Прямо перед ней, в глубине комнаты стоял стол, покрытый красной материей, но за ним никого не было, а перед ним на скамьях сидели какие-то негромко разговаривающие люди. Может быть, она ошиблась? Оленька уже хотела было повернуть назад, когда неожиданно увидела слева от стола отдельную скамью, а на ней Юшку, каких-то двух незнакомых мужчин и мать. И, ничего больше не замечая, она бросилась в комнату и, оттолкнув пытавшегося ей преградить дорогу милиционера, ощутила такие ласковые и знакомые руки.
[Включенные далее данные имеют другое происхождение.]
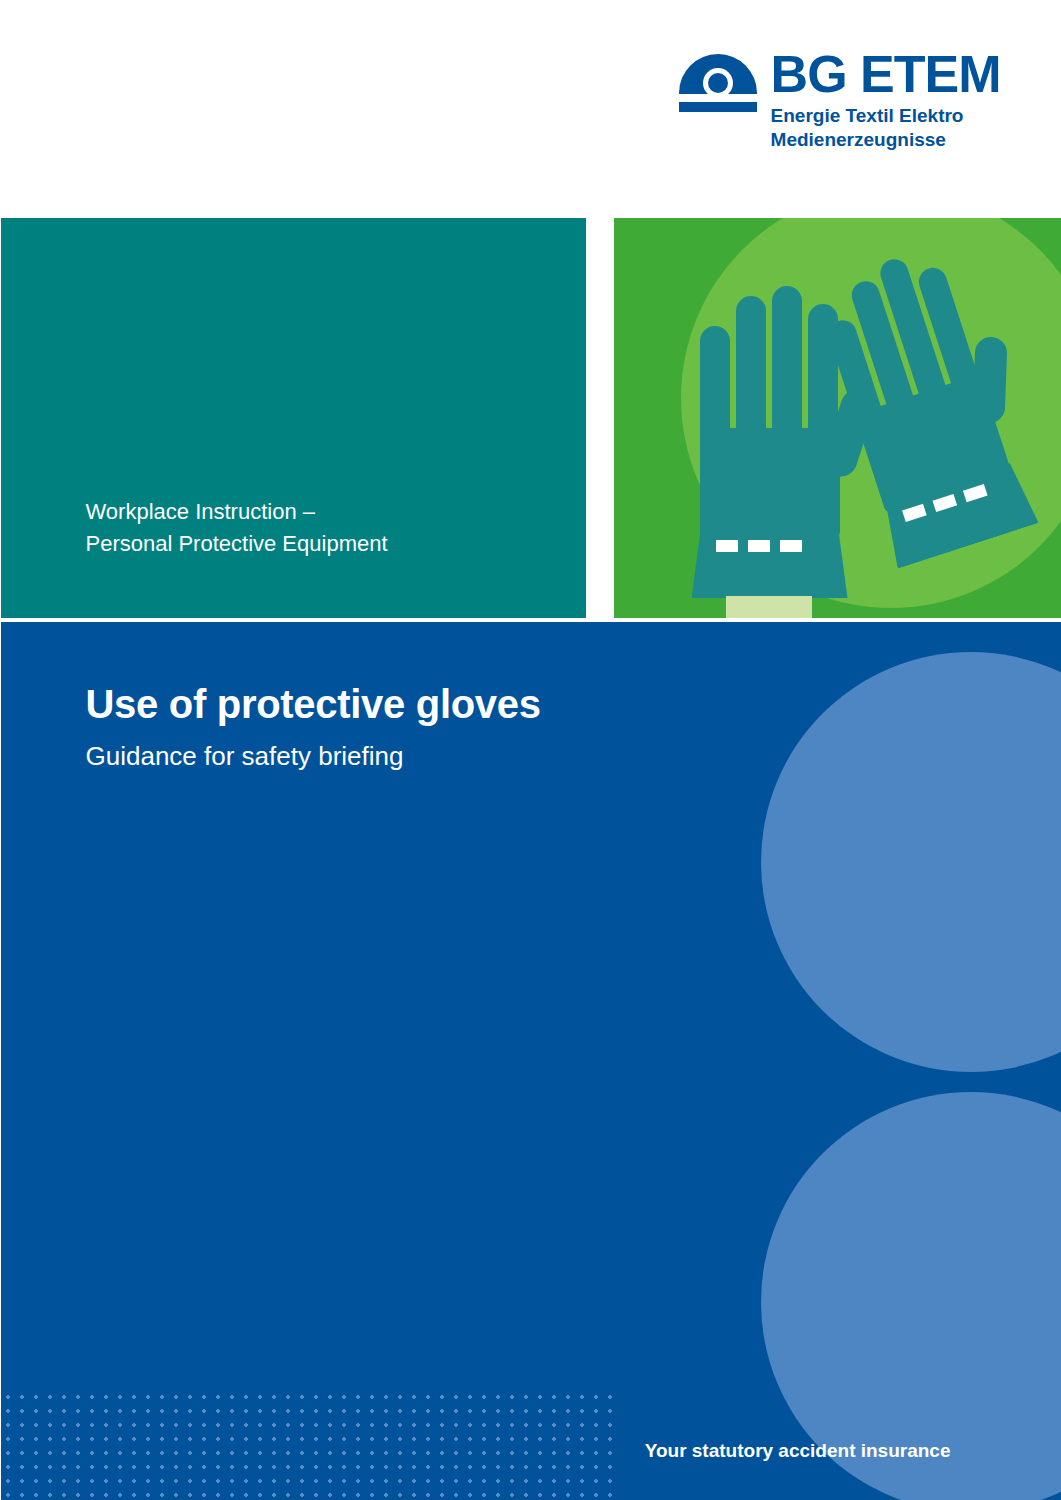BG ETEM Energie Textil Elektro
Medienerzeugnisse
Workplace Instruction –
Personal Protective Equipment
Use of protective gloves
Guidance for safety briefing
Your statutory accident insurance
Оленька не проронила ни слова. Каждым движением, каждым взглядом, каждой черточкой лица она говорила о возвратившемся к ней счастье, о радости снова быть рядом с матерью. Анисья без слов, той же лаской отвечала дочери: «С тобой мне ничего не страшно. Я всё выдержу и перенесу. И суд, и приговор, и разлуку. Я знаю, тебя никто сейчас не может оторвать от меня, и я счастлива, хотя, может быть, скоро не смогу вот так обнимать и целовать тебя, моя Оленька».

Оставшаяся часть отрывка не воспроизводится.